Urzędnicy twierdzą, że dopłaty do składek dla artystów będą neutralne dla budżetu, gdyż zostaną one pokryte z opłaty reprograficznej (czyli od nośników, ma ona zostać rozszerzona m.in. o smartfony i telewizory). Gdyby jednak to nie wystarczyło, zostanie utworzony specjalny fundusz zasilany środkami budżetowymi.
Co ta ustawa da?
Prof. Paweł Wojciechowski, główny ekonomista Pracodawców RP, były minister finansów, obliczył, że operacja ta będzie kosztowała podatnika 100 mln zł tylko w pierwszym roku. – Docelowo, po kilku latach (od wejścia ustawy w życie-red.) koszty te mogą wzrosnąć dwukrotnie, ponieważ w przyszłości mogą pojawić się nowe osoby, które z powodu dopłat będą pozorować działalność artystyczną – uważa profesor.

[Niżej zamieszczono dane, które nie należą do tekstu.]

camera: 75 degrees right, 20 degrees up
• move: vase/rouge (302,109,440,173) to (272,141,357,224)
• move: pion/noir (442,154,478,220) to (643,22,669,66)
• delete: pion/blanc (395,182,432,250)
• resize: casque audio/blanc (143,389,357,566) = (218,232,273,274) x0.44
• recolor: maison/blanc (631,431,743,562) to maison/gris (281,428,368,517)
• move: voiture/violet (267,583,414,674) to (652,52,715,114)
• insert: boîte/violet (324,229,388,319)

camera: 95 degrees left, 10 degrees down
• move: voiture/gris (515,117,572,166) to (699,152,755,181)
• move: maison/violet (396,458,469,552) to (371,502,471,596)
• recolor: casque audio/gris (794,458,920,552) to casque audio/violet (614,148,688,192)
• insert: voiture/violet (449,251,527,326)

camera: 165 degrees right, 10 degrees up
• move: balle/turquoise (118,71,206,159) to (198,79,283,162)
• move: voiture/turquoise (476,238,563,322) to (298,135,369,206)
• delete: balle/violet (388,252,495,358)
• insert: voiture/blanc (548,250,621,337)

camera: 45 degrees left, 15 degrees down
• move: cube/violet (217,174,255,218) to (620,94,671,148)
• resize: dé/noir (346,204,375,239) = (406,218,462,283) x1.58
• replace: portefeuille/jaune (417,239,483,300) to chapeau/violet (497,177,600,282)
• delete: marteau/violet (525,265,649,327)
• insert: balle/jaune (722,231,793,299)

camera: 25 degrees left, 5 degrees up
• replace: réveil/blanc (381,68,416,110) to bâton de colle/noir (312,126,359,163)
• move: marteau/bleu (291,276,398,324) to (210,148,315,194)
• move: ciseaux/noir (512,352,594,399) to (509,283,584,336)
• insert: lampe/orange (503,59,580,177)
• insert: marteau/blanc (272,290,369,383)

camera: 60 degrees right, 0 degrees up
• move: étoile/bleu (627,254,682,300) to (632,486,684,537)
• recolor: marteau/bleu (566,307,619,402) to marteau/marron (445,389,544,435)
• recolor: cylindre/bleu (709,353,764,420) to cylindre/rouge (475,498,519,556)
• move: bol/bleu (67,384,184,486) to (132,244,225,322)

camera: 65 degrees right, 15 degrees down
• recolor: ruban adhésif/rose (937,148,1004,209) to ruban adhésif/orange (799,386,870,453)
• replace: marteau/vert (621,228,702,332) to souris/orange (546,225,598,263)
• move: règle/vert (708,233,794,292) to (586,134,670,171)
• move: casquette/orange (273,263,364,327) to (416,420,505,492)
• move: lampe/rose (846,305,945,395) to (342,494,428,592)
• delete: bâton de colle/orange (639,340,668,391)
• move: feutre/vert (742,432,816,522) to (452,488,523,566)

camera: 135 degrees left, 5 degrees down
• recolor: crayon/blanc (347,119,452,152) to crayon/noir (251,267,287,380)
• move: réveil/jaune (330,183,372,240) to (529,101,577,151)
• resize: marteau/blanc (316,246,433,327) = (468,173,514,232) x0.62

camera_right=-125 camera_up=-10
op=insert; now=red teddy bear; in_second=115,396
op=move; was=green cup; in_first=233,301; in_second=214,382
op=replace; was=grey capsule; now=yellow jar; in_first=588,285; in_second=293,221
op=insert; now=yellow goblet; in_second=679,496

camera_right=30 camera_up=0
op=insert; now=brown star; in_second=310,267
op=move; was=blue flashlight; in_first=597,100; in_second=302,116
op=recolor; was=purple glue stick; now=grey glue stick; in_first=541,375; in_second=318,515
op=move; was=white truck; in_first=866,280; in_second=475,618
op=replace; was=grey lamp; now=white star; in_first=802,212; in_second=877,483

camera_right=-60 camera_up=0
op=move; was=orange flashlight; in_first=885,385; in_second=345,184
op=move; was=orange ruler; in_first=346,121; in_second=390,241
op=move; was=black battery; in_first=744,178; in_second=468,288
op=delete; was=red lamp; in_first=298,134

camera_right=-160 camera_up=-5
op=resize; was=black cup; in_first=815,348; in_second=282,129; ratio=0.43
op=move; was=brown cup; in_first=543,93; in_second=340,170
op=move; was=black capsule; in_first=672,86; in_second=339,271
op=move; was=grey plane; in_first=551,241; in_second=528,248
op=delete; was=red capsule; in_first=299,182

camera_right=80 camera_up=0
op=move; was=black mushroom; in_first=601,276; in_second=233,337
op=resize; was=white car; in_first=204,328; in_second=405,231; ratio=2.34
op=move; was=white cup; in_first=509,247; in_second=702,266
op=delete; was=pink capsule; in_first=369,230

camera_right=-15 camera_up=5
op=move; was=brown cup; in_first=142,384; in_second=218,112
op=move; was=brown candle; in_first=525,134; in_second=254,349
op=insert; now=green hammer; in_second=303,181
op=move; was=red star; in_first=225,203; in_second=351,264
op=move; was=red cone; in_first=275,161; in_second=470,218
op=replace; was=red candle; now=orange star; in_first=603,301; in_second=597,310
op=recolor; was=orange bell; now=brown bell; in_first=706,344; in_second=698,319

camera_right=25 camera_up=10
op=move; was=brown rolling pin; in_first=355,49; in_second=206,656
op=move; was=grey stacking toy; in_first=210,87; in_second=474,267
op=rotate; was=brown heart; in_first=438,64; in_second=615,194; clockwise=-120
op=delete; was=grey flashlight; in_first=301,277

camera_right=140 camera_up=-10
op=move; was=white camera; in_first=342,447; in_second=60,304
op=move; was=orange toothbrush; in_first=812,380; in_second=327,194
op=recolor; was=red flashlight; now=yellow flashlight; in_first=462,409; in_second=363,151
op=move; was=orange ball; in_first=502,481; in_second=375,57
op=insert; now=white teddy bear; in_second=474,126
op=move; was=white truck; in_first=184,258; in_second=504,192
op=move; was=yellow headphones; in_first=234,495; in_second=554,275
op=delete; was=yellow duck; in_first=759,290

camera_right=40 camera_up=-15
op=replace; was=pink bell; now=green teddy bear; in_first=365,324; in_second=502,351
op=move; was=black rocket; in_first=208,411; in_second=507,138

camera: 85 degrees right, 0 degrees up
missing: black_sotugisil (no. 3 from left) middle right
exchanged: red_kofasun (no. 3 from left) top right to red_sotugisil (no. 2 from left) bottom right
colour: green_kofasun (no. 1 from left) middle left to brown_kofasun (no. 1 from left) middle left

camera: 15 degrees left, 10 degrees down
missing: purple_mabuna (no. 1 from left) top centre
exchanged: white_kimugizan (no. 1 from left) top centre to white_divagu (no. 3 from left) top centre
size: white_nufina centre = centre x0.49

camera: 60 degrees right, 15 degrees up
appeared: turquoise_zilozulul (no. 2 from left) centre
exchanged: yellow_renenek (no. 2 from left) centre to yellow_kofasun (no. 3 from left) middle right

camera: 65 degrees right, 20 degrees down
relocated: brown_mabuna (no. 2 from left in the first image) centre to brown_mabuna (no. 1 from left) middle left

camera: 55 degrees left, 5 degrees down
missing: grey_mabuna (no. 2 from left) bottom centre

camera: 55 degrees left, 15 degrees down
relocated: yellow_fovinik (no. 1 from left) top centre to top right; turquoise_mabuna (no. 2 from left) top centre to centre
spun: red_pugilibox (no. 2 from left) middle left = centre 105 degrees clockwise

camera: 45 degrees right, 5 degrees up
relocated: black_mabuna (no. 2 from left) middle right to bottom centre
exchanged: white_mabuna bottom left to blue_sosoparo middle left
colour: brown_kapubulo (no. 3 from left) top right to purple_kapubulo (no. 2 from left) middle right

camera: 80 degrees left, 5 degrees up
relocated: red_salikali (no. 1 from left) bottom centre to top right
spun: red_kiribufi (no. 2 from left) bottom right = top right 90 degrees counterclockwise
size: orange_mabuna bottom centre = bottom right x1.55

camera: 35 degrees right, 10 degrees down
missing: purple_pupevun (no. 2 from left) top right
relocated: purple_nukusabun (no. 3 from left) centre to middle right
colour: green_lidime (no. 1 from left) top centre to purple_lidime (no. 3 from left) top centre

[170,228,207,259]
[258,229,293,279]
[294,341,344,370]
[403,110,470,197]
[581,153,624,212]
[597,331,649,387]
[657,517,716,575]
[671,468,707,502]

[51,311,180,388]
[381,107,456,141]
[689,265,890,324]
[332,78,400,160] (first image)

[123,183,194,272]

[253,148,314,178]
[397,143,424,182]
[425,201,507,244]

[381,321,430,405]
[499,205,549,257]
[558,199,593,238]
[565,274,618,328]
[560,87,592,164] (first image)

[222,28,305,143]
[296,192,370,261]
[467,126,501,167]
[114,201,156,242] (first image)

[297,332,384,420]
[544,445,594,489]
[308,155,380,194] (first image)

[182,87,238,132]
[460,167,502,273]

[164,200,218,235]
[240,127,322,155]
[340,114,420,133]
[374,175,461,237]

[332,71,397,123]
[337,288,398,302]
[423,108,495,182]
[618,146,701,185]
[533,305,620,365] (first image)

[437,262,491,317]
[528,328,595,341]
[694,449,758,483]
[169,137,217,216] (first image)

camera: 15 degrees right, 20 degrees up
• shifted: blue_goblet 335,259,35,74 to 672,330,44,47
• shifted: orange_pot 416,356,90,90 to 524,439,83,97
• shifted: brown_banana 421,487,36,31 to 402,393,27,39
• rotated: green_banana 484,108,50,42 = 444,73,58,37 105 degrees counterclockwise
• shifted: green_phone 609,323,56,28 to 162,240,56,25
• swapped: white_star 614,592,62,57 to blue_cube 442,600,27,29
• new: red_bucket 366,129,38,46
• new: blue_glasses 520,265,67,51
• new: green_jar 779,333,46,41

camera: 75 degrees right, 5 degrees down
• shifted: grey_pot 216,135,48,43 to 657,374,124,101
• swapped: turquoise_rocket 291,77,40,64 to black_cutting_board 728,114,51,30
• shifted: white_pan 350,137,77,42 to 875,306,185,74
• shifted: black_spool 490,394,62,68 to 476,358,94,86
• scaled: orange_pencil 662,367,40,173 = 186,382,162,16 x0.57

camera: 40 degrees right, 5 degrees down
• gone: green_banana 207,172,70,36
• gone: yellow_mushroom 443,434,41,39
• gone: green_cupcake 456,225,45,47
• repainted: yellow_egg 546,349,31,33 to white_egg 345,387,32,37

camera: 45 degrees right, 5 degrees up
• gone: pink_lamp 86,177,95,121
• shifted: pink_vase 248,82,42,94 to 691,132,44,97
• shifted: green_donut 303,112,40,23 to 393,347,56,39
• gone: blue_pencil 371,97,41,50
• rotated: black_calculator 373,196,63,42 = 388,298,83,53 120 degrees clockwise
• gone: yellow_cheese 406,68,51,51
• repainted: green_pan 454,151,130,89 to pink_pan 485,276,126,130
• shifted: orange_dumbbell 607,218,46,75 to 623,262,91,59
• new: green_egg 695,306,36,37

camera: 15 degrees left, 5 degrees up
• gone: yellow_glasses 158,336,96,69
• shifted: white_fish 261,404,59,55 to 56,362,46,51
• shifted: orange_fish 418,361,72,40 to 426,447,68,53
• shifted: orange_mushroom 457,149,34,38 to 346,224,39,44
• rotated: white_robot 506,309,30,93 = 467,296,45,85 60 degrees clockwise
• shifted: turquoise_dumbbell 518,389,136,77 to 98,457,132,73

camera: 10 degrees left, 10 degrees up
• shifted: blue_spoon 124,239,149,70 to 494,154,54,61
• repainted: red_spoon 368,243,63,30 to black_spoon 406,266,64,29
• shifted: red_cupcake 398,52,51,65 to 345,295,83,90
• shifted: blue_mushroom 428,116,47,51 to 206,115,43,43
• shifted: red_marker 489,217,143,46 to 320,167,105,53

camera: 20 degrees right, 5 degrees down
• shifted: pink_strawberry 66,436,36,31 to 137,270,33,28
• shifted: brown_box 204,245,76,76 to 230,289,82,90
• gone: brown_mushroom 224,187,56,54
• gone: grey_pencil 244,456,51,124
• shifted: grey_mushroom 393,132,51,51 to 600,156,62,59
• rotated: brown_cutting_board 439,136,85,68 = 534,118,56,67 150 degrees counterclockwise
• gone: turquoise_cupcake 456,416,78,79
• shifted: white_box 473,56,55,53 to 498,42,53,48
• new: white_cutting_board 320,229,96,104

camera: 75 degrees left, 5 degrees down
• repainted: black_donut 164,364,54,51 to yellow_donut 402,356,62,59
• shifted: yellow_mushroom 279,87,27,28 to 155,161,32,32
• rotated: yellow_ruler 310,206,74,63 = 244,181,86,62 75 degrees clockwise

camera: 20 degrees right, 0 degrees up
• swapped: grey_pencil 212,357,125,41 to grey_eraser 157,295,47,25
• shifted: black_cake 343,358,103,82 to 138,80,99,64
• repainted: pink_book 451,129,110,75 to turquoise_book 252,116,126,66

Jak podkreśla ekspert, emerytury artystów będą wyższe niż obecnie, ale nadal niskie, tj. na poziomie najniższych emerytur, czyli dwukrotnie niższe niż wynosi średnia emerytura. Podkreśla przy tym, że każde rozwiązanie, które mobilizuje społeczeństwo do gromadzenia kapitału, jest zdecydowanie lepszym rozwiązaniem niż zwiększona redystrybucja pieniędzy poprzez jakieś systemy państwowe.